─── Records for this exercise ───

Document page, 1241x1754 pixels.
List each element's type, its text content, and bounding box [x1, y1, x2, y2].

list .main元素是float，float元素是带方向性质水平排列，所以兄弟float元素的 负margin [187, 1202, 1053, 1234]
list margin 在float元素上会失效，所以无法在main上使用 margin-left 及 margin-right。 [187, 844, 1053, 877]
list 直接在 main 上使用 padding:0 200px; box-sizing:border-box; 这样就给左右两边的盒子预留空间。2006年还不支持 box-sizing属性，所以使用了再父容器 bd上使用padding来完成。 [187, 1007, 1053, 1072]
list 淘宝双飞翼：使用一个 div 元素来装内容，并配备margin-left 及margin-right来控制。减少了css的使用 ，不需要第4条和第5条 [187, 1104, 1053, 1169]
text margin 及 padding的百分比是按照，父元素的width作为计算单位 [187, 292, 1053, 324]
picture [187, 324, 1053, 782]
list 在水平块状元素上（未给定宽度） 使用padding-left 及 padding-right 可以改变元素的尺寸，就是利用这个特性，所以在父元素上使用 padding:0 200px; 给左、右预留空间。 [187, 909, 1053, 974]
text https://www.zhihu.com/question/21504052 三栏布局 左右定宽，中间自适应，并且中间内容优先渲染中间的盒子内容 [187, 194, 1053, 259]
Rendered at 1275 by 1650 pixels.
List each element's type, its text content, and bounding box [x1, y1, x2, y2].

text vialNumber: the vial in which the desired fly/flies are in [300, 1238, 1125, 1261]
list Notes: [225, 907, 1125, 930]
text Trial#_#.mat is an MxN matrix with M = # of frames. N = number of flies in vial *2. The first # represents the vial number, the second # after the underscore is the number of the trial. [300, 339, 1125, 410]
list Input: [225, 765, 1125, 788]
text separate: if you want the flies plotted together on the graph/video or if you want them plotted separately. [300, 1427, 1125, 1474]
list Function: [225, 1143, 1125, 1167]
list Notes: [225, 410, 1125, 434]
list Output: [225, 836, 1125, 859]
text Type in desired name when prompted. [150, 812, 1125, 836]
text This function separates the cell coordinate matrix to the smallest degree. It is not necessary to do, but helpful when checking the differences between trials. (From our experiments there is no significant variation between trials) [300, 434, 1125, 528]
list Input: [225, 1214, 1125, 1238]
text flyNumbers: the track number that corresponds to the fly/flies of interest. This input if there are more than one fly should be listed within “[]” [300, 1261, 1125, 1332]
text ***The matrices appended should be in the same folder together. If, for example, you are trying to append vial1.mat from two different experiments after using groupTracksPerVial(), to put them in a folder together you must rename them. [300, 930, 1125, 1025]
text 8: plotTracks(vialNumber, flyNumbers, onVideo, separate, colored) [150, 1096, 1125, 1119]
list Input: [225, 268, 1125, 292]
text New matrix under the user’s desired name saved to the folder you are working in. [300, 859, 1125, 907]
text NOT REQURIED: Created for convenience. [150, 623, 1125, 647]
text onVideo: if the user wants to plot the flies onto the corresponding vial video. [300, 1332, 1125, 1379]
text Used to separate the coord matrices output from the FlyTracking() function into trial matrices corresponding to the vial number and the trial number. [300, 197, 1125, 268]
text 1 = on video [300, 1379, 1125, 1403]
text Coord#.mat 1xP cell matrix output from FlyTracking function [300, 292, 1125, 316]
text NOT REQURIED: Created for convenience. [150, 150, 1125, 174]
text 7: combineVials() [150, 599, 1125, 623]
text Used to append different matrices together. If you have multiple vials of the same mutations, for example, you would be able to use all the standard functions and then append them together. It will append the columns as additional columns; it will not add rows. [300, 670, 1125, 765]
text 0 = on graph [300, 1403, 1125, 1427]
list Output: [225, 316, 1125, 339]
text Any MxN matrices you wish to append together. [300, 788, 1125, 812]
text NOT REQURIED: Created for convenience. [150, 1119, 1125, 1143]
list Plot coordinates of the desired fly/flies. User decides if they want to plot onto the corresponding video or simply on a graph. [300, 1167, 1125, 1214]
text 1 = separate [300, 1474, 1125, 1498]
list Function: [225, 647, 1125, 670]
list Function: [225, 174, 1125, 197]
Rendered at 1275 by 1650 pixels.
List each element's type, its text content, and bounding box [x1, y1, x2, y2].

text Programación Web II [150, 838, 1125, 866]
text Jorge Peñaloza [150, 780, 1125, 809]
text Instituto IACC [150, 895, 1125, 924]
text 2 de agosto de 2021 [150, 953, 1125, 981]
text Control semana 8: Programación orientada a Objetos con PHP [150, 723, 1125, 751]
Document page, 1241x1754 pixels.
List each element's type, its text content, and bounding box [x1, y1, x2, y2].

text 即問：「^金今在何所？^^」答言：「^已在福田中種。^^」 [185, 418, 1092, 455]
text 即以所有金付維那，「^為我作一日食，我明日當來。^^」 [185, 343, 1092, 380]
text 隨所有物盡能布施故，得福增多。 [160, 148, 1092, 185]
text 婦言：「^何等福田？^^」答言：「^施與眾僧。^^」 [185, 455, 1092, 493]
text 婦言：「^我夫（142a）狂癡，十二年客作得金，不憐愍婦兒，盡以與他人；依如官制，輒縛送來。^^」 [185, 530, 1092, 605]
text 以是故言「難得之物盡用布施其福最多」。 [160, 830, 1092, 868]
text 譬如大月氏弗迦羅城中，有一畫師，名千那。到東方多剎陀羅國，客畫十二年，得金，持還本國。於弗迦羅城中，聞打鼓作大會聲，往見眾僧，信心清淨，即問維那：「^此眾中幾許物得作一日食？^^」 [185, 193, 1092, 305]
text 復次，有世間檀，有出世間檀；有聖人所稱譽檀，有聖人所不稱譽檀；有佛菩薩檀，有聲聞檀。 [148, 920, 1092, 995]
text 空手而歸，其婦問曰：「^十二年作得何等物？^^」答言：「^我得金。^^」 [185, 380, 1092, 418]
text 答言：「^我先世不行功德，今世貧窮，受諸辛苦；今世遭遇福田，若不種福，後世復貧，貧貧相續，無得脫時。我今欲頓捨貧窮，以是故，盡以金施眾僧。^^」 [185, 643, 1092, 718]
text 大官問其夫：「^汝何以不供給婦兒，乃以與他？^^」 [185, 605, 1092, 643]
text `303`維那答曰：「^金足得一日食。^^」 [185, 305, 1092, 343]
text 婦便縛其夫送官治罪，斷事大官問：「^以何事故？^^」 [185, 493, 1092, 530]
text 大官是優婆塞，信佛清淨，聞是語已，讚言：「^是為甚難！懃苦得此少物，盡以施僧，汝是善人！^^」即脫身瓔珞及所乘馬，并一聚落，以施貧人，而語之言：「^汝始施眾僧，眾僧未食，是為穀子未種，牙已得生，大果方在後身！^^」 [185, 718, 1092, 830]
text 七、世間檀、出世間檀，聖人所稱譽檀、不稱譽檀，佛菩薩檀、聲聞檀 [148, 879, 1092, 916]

───

What is being asked:
Write out again every entry above, exactly as given.

Task solution:
Document page, 1241x1754 pixels.
List each element's type, its text content, and bounding box [x1, y1, x2, y2].

list .main元素是float，float元素是带方向性质水平排列，所以兄弟float元素的 负margin [187, 1202, 1053, 1234]
list margin 在float元素上会失效，所以无法在main上使用 margin-left 及 margin-right。 [187, 844, 1053, 877]
list 直接在 main 上使用 padding:0 200px; box-sizing:border-box; 这样就给左右两边的盒子预留空间。2006年还不支持 box-sizing属性，所以使用了再父容器 bd上使用padding来完成。 [187, 1007, 1053, 1072]
list 淘宝双飞翼：使用一个 div 元素来装内容，并配备margin-left 及margin-right来控制。减少了css的使用 ，不需要第4条和第5条 [187, 1104, 1053, 1169]
text margin 及 padding的百分比是按照，父元素的width作为计算单位 [187, 292, 1053, 324]
picture [187, 324, 1053, 782]
list 在水平块状元素上（未给定宽度） 使用padding-left 及 padding-right 可以改变元素的尺寸，就是利用这个特性，所以在父元素上使用 padding:0 200px; 给左、右预留空间。 [187, 909, 1053, 974]
text https://www.zhihu.com/question/21504052 三栏布局 左右定宽，中间自适应，并且中间内容优先渲染中间的盒子内容 [187, 194, 1053, 259]
Rendered at 1275 by 1650 pixels.
List each element's type, its text content, and bounding box [x1, y1, x2, y2].

text vialNumber: the vial in which the desired fly/flies are in [300, 1238, 1125, 1261]
list Notes: [225, 907, 1125, 930]
text Trial#_#.mat is an MxN matrix with M = # of frames. N = number of flies in vial *2. The first # represents the vial number, the second # after the underscore is the number of the trial. [300, 339, 1125, 410]
list Input: [225, 765, 1125, 788]
text separate: if you want the flies plotted together on the graph/video or if you want them plotted separately. [300, 1427, 1125, 1474]
list Function: [225, 1143, 1125, 1167]
list Notes: [225, 410, 1125, 434]
list Output: [225, 836, 1125, 859]
text Type in desired name when prompted. [150, 812, 1125, 836]
text This function separates the cell coordinate matrix to the smallest degree. It is not necessary to do, but helpful when checking the differences between trials. (From our experiments there is no significant variation between trials) [300, 434, 1125, 528]
list Input: [225, 1214, 1125, 1238]
text flyNumbers: the track number that corresponds to the fly/flies of interest. This input if there are more than one fly should be listed within “[]” [300, 1261, 1125, 1332]
text ***The matrices appended should be in the same folder together. If, for example, you are trying to append vial1.mat from two different experiments after using groupTracksPerVial(), to put them in a folder together you must rename them. [300, 930, 1125, 1025]
text 8: plotTracks(vialNumber, flyNumbers, onVideo, separate, colored) [150, 1096, 1125, 1119]
list Input: [225, 268, 1125, 292]
text New matrix under the user’s desired name saved to the folder you are working in. [300, 859, 1125, 907]
text NOT REQURIED: Created for convenience. [150, 623, 1125, 647]
text onVideo: if the user wants to plot the flies onto the corresponding vial video. [300, 1332, 1125, 1379]
text Used to separate the coord matrices output from the FlyTracking() function into trial matrices corresponding to the vial number and the trial number. [300, 197, 1125, 268]
text 1 = on video [300, 1379, 1125, 1403]
text Coord#.mat 1xP cell matrix output from FlyTracking function [300, 292, 1125, 316]
text NOT REQURIED: Created for convenience. [150, 150, 1125, 174]
text 7: combineVials() [150, 599, 1125, 623]
text Used to append different matrices together. If you have multiple vials of the same mutations, for example, you would be able to use all the standard functions and then append them together. It will append the columns as additional columns; it will not add rows. [300, 670, 1125, 765]
text 0 = on graph [300, 1403, 1125, 1427]
list Output: [225, 316, 1125, 339]
text Any MxN matrices you wish to append together. [300, 788, 1125, 812]
text NOT REQURIED: Created for convenience. [150, 1119, 1125, 1143]
list Plot coordinates of the desired fly/flies. User decides if they want to plot onto the corresponding video or simply on a graph. [300, 1167, 1125, 1214]
text 1 = separate [300, 1474, 1125, 1498]
list Function: [225, 647, 1125, 670]
list Function: [225, 174, 1125, 197]
Rendered at 1275 by 1650 pixels.
List each element's type, its text content, and bounding box [x1, y1, x2, y2].

text Programación Web II [150, 838, 1125, 866]
text Jorge Peñaloza [150, 780, 1125, 809]
text Instituto IACC [150, 895, 1125, 924]
text 2 de agosto de 2021 [150, 953, 1125, 981]
text Control semana 8: Programación orientada a Objetos con PHP [150, 723, 1125, 751]
Document page, 1241x1754 pixels.
List each element's type, its text content, and bounding box [x1, y1, x2, y2].

text 即問：「^金今在何所？^^」答言：「^已在福田中種。^^」 [185, 418, 1092, 455]
text 即以所有金付維那，「^為我作一日食，我明日當來。^^」 [185, 343, 1092, 380]
text 隨所有物盡能布施故，得福增多。 [160, 148, 1092, 185]
text 婦言：「^何等福田？^^」答言：「^施與眾僧。^^」 [185, 455, 1092, 493]
text 婦言：「^我夫（142a）狂癡，十二年客作得金，不憐愍婦兒，盡以與他人；依如官制，輒縛送來。^^」 [185, 530, 1092, 605]
text 以是故言「難得之物盡用布施其福最多」。 [160, 830, 1092, 868]
text 譬如大月氏弗迦羅城中，有一畫師，名千那。到東方多剎陀羅國，客畫十二年，得金，持還本國。於弗迦羅城中，聞打鼓作大會聲，往見眾僧，信心清淨，即問維那：「^此眾中幾許物得作一日食？^^」 [185, 193, 1092, 305]
text 復次，有世間檀，有出世間檀；有聖人所稱譽檀，有聖人所不稱譽檀；有佛菩薩檀，有聲聞檀。 [148, 920, 1092, 995]
text 空手而歸，其婦問曰：「^十二年作得何等物？^^」答言：「^我得金。^^」 [185, 380, 1092, 418]
text 答言：「^我先世不行功德，今世貧窮，受諸辛苦；今世遭遇福田，若不種福，後世復貧，貧貧相續，無得脫時。我今欲頓捨貧窮，以是故，盡以金施眾僧。^^」 [185, 643, 1092, 718]
text 大官問其夫：「^汝何以不供給婦兒，乃以與他？^^」 [185, 605, 1092, 643]
text `303`維那答曰：「^金足得一日食。^^」 [185, 305, 1092, 343]
text 婦便縛其夫送官治罪，斷事大官問：「^以何事故？^^」 [185, 493, 1092, 530]
text 大官是優婆塞，信佛清淨，聞是語已，讚言：「^是為甚難！懃苦得此少物，盡以施僧，汝是善人！^^」即脫身瓔珞及所乘馬，并一聚落，以施貧人，而語之言：「^汝始施眾僧，眾僧未食，是為穀子未種，牙已得生，大果方在後身！^^」 [185, 718, 1092, 830]
text 七、世間檀、出世間檀，聖人所稱譽檀、不稱譽檀，佛菩薩檀、聲聞檀 [148, 879, 1092, 916]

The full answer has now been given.